ECA-supported finance has long been important for large projects in Mena but strong conditions in the commercial bank and bond market in recent years led to some projects being financed in these markets where execution is quicker and less complex. This trend has now reversed as sovereigns have come under fiscal and ratings pressure. Consequently, there is increased interest in long-term financing which may be more structured in nature, but will provide sovereigns with a better way to manage their national budget cashflow, and also lower borrowing costs.

In February 2016, Citi acted as an arranger for a US$250mn Overseas Private Investment Corporation-supported term financing for a Pakistani utility company. The innovative structure allowed the utility to access seven-year financing at more competitive rates for foreign currency borrowing than would be possible from the local bank market. Crucially, it offered the company certainty of both pricing and execution.

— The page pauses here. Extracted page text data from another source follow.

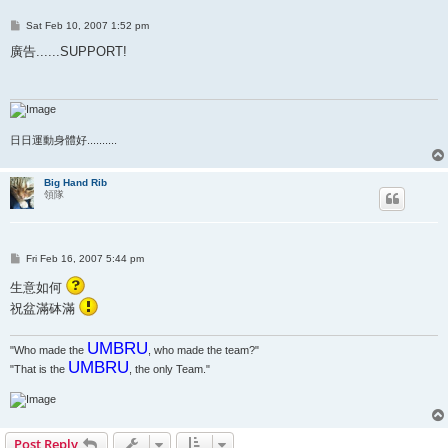
P
Sat Feb 10, 2007 1:52 pm
o
s
廣告......SUPPORT!
t
日日運動身體好..........
Big Hand Rib
領隊
P
Fri Feb 16, 2007 5:44 pm
o
s
生意如何
t
祝盆滿砵滿
UMBRU
"Who made the
, who made the team?"
UMBRU
"That is the
, the only Team."
Post Reply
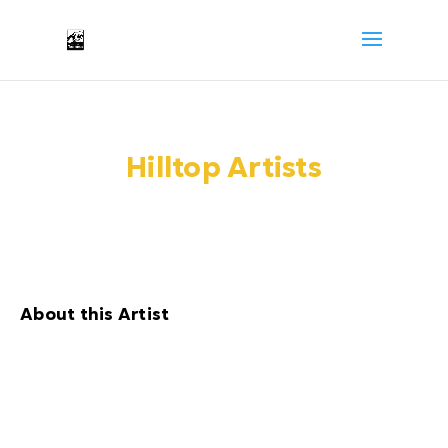
Hilltop Artists
About this Artist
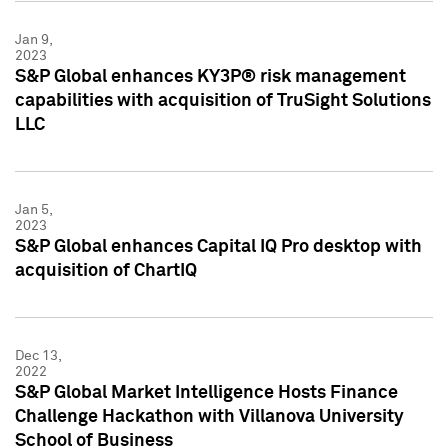
Jan 9,
2023
S&P Global enhances KY3P® risk management
capabilities with acquisition of TruSight Solutions
LLC
Jan 5,
2023
S&P Global enhances Capital IQ Pro desktop with
acquisition of ChartIQ
Dec 13,
2022
S&P Global Market Intelligence Hosts Finance
Challenge Hackathon with Villanova University
School of Business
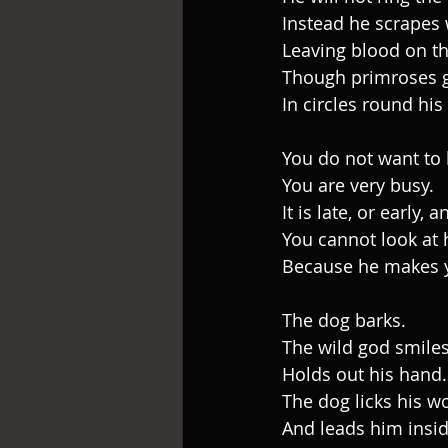
Instead he scrapes 
Leaving blood on th
Though primroses 
In circles round his 
You do not want to l
You are very busy.
It is late, or early,
You cannot look at 
Because he makes y
The dog barks.
The wild god smiles
Holds out his hand.
The dog licks his 
And leads him insid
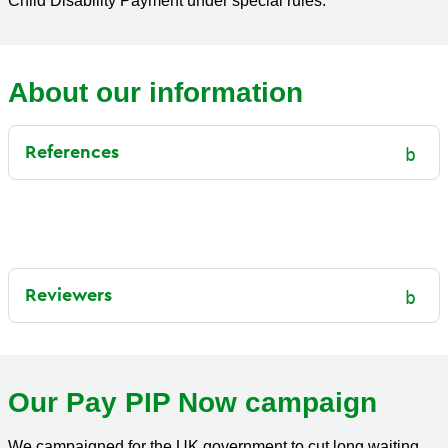
Child Disability Payment under special rules.
About our information
References
Reviewers
Our Pay PIP Now campaign
We campaigned for the UK government to cut long waiting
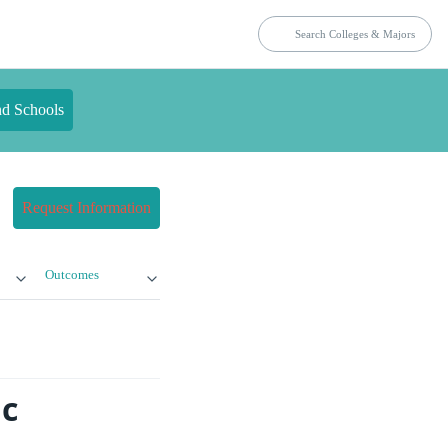
nd Schools
Request Information
Outcomes
ic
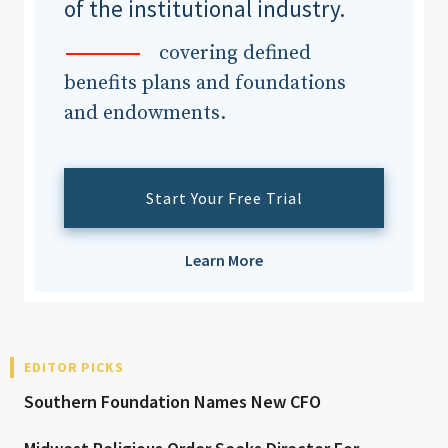
of the institutional industry.
covering defined
benefits plans and foundations
and endowments.
Start Your Free Trial
Learn More
EDITOR PICKS
Southern Foundation Names New CFO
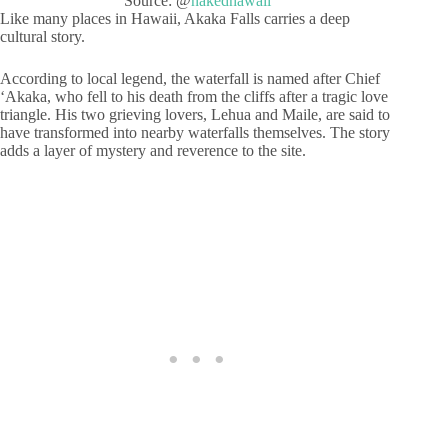
Source: @
nakedhawaii
Like many places in Hawaii, Akaka Falls carries a deep
cultural story.
According to local legend, the waterfall is named after Chief
ʻAkaka, who fell to his death from the cliffs after a tragic love
triangle. His two grieving lovers, Lehua and Maile, are said to
have transformed into nearby waterfalls themselves. The story
adds a layer of mystery and reverence to the site.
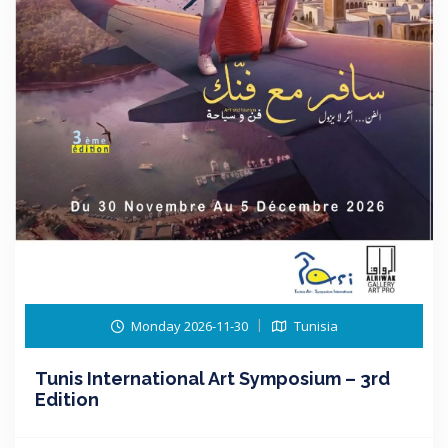
Monday 2026-11-30
Tunisia
Tunis International Art Symposium – 3rd
Edition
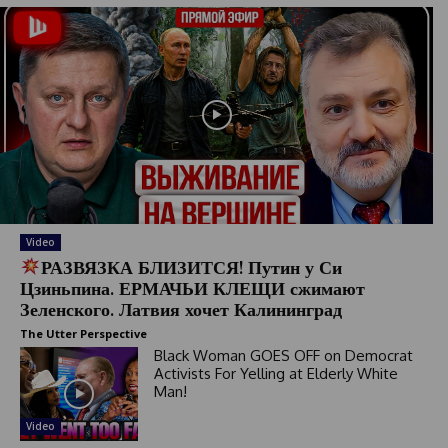
Video
РАЗВЯЗКА БЛИЗИТСЯ! Путин у Си
Цзиньпина. ЕРМАЧЬИ КЛЕЩИ сжимают
Зеленского. Латвия хочет Калининград
The Utter Perspective
Black Woman GOES OFF on Democrat
Activists For Yelling at Elderly White
Man!
Video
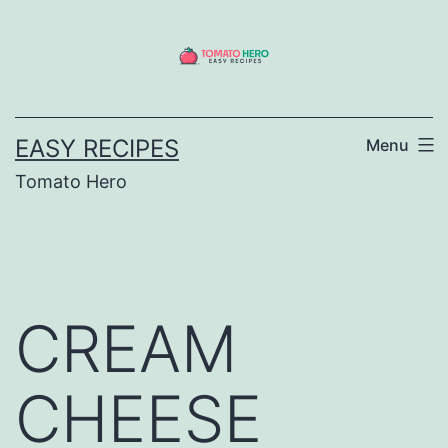
Skip
to
content
EASY RECIPES
Menu
Tomato Hero
CREAM
CHEESE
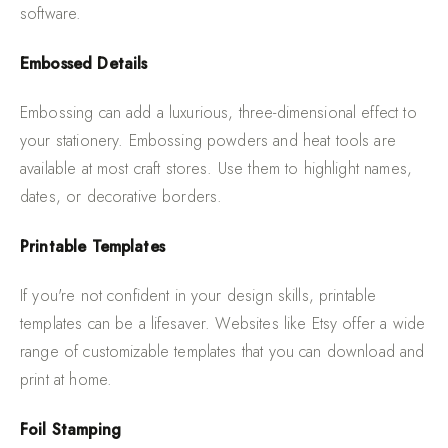
software.
Embossed Details
Embossing can add a luxurious, three-dimensional effect to
your stationery. Embossing powders and heat tools are
available at most craft stores. Use them to highlight names,
dates, or decorative borders.
Printable Templates
If you're not confident in your design skills, printable
templates can be a lifesaver. Websites like Etsy offer a wide
range of customizable templates that you can download and
print at home.
Foil Stamping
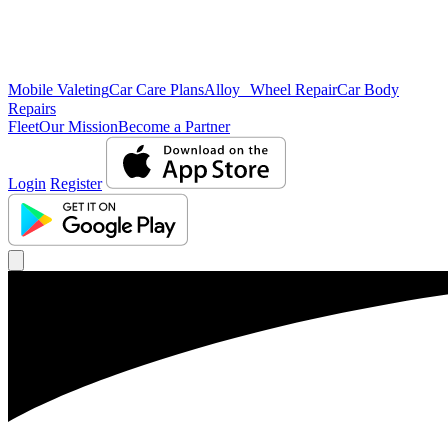
Mobile Valeting
Car Care Plans
Alloy Wheel Repair
Car Body
Repairs
Fleet
Our Mission
Become a Partner
Login
Register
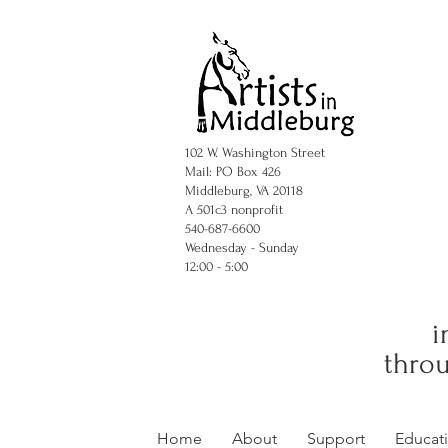
102 W. Washington Street
Mail: PO Box 426
Middleburg, VA 20118
A 501c3 nonprofit
540-687-6600
Wednesday - Sunday
12:00 - 5:00
i
throu
Home
About
Support
Educat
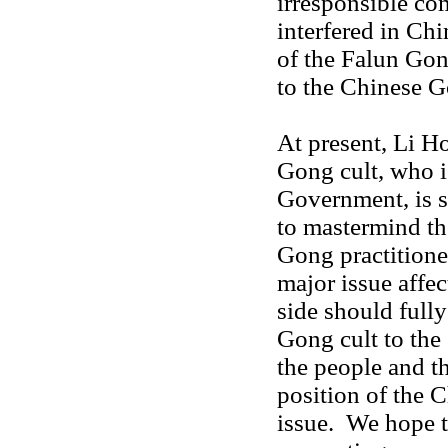
irresponsible c
interfered in Chi
of the Falun Gon
to the Chinese 
At present, Li Ho
Gong cult, who i
Government, is st
to mastermind th
Gong practition
major issue affe
side should full
Gong cult to the 
the people and th
position of the 
issue. We hope t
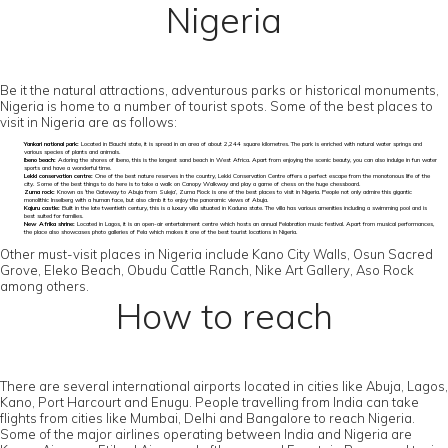
Nigeria
Be it the natural attractions, adventurous parks or historical monuments,
Nigeria is home to a number of tourist spots. Some of the best places to
visit in Nigeria are as follows:
Yankari national park:
Located in Bauchi state, it is spread in an area of about 2,244 square kilometres. The park is enriched with natural water springs and
various species of plants and animals.
Ibeno beach:
Adoring the shores of Ibeno, this is the longest sand beach in West Africa. Apart from enjoying the scenic beauty, you can also indulge in fun water
sports and have a wonderful time.
Lekki conservation centre:
One of the best nature reserves in the country, Lekki Conservation Centre offers a perfect escape from the monotonous life of the
city. Some of the best things to do here is to take a walk on Canopy Walkway and play a game of chess on the huge chessboard.
Zuma rock:
Known as ‘the Gateway to Abuja from Suleja’, Zuma Rock is one of the best places to visit in Nigeria. People not only admire this gigantic
monolithic Inselberg with a human face, but also climb it to enjoy the panoramic views of Abuja.
Kajuru castle:
Built in the late twentieth century, this is a luxury villa situated in Kaduna state. The villa has various amenities including a swimming pool and is
best suited for families.
New Afrika shrine:
Located in Lagos, it is an open-air entertainment centre which hosts an annual Felabration music festival. Apart from musical performances,
the place also showcases photo galleries of Fela which makes it one of the best tourist locations in Nigeria.
Other must-visit places in Nigeria include Kano City Walls, Osun Sacred
Grove, Eleko Beach, Obudu Cattle Ranch, Nike Art Gallery, Aso Rock
among others.
How to reach
There are several international airports located in cities like Abuja, Lagos,
Kano, Port Harcourt and Enugu. People travelling from India can take
flights from cities like Mumbai, Delhi and Bangalore to reach Nigeria.
Some of the major airlines operating between India and Nigeria are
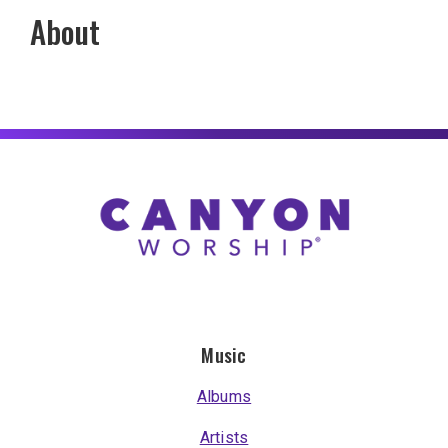
About
Music
Albums
Artists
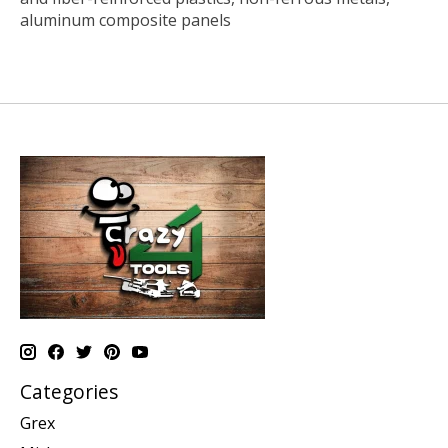
aluminum composite panels
Categories
Grex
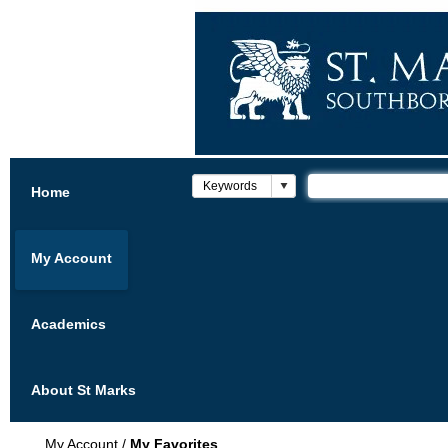
Home
My Account
Academics
About St Marks
My Account
/
My Favorites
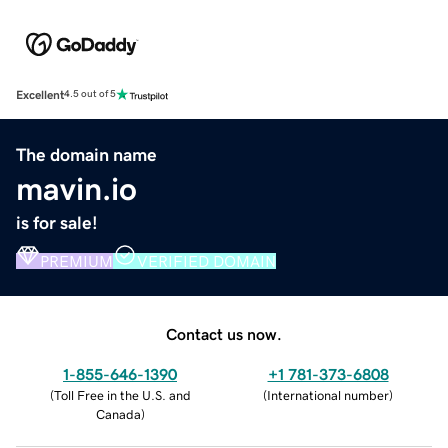
Excellent
4.5 out of 5
The domain name
mavin.io
is for sale!
PREMIUM
VERIFIED DOMAIN
Contact us now.
1-855-646-1390
+1 781-373-6808
(
Toll Free in the U.S. and
(
International number
)
Canada
)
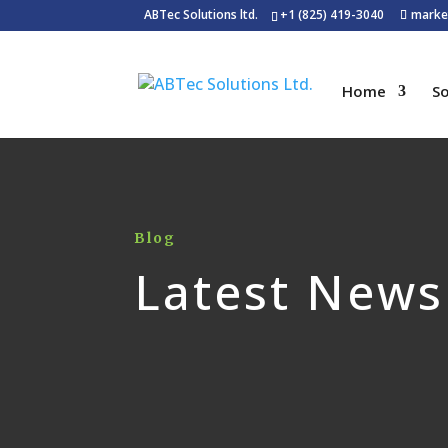
ABTec Solutions ltd.
+1 (825) 419-3040
marke
Home
So
Blog
Latest News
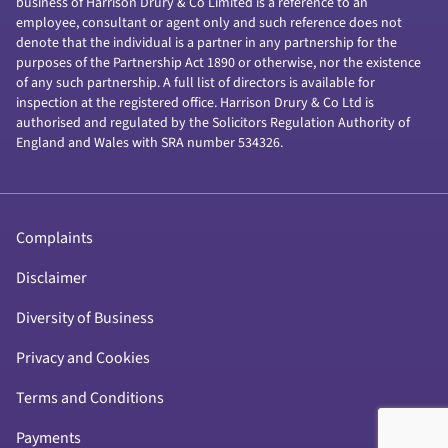
business of Harrison Drury & Co Limited is a reference to an
employee, consultant or agent only and such reference does not
denote that the individual is a partner in any partnership for the
purposes of the Partnership Act 1890 or otherwise, nor the existence
of any such partnership. A full list of directors is available for
inspection at the registered office. Harrison Drury & Co Ltd is
authorised and regulated by the Solicitors Regulation Authority of
England and Wales with SRA number 534326.
Complaints
Disclaimer
Diversity of Business
Privacy and Cookies
Terms and Conditions
Payments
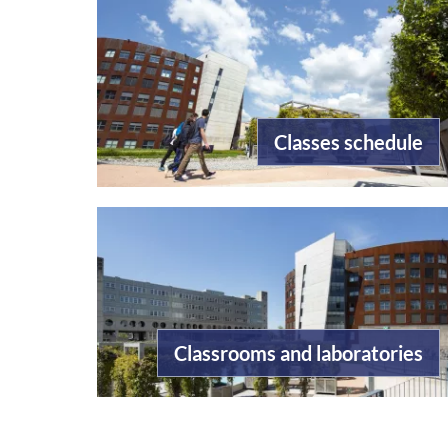
Classes schedule
Classrooms and laboratories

Similarly, in 2015, Citi acted as arranger and lender on a US Exim-guaranteed financing for a Moroccan public sector entity and for a Multilateral Investment Guarantee Agency-supported financing for a large development bank in Turkey. These financings offered a number of advantages to the borrowers, including longer tenor, competitive pricing compared to the
bank market and certainty of execution.

ECA activity is also increasing in markets where political and economic risks remain high and commercial bank financing remains challenging. ECA support has been invaluable for the financing of infrastructure projects in the transport, power and oil and gas sectors. Similarly, in Pakistan, ECA-supported financing is a key source of long-term funds (although the public sector has been a more active user than private-sector corporates).

 

Long-term outlook remains attractive

It is important to remember that while there are significant short-term challenges to trade in Mena, the long-term outlook for the region remains strong. China continues to make significant investments across Mena, such as the US$46bn-worth of investments in Pakistan it announced in April 2015 covering the energy, infrastructure and oil and gas sectors.

China intends to create a road and rail corridor across Pakistan to transport goods to southern China. This will significantly reduce China’s logistics costs, as goods, including oil, currently face a long journey by sea. For Pakistan, China’s investment will have a multiplier effect on its economy, creating jobs and spurring the creation of new SMEs to service Chinese companies. China’s eventual goal of creating a link via Afghanistan to Europe would further integrate Pakistan into the regional and global economy and drive additional economic growth.

The China Export and Credit Insurance Corporation (Sinosure), China Development Bank and China Eximbank are already increasing their activity in Pakistan as a result of China’s investment commitment to Pakistan. In the coming years, alliances or joint ventures could be formed between Chinese and Pakistani banks to facilitate trade-related flows: Pakistan banks would contribute local knowledge about markets, risks and regulations while China’s ECAs would supply capital and experience of international projects.

 

Greater co-operation is required

The slowdown in economic growth in many Mena markets will make 2016 a challenging year for many borrowers: pain is already being felt in the SME sector as companies struggle to access financing. However, the region offers strong opportunities given the demands for infrastructure financing by sovereigns and the need by corporates to right-size their balance sheets.

Alternative sources of finance will go a long way in bridging these gaps by creating greater efficiencies as borrowers look to manage their balance sheets and raise term debt to finance critical infrastructure development projects. However, banks will need to adopt a new mindset given the changes in the trade environment. Competition between banks has been fierce in recent years, driving down borrowing costs to levels that did not reflect risk. The changed liquidity scenario will allow lenders to correct asset pricing and close the gap between risk and returns. It will also require lenders to co-operate more if they are to address the needs of their clients over the short to medium term, especially as the credit environment undergoes a change.